Distinguished Canadian sculptor Jack Sures [BFA/57] dies at 83
Jack J. Sures, one of Canada’s foremost ceramic artists, died May 12 in Regina, only a few weeks after receiving the Governor General’s Award in Visual and Media Arts. His clay work, known for its whimsy, is said to challenge the distinctions between craft and fine art.
“Jack Sures was a rare talent in the Canadian ceramic world,” said Mary Ann Steggles, Professor in the University of Manitoba’s School of Art. “His presence within the Canadian ceramic community will be sadly missed.”
Born in Brandon in 1934, and raised in Winnipeg, Sures attended the University of Manitoba, where he was president of the Art Students’ Club. After graduating with a Bachelor of Fine Arts, he earned an MA in painting and printmaking from Michigan State University, then travelled through Europe and the Middle East for several years before setting up a ceramics studio on Portage Avenue. There, with a colleague, he built Manitoba’s first gas kiln and taught pottery classes, charging $12 for a six-week session.
Sures counted Albrecht Durer, Paul Klee, and Hieronymus Bosch among the artists who influenced his work.
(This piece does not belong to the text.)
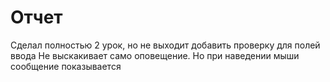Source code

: # Отчет
Сделал полностью 2 урок, но не выходит добавить проверку для полей ввода
Не выскакивает само оповещение. Но при наведении мыши сообщение показывается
Besides his fine art, his most notable projects include murals for the Canadian Museum of History in Ottawa and the University of Manitoba’s Faculty of Architecture.
In 1965, he moved to Regina to establish a ceramics and printmaking program at the University of Saskatchewan’s Regina campus, now the University of Regina. He taught there for 33 years while also travelling abroad as a consultant, lecturer, and teacher. On commission from the United Nations, Sures worked for a year in Grenada, building a ceramics industry. He also contributed to the arts scene at home as a board member of the Canadian Conference of Arts and the Saskatchewan Centre of the Arts, and as a juror for the Canada Council.
Sures retired as professor emeritus in 1998 but continued to pursue his craft and inspire artists around the world. His multiple honours include Companion of the Order of Canada, Japan’s Mino Grand Prize for Design, and the Saskatchewan Order of Merit.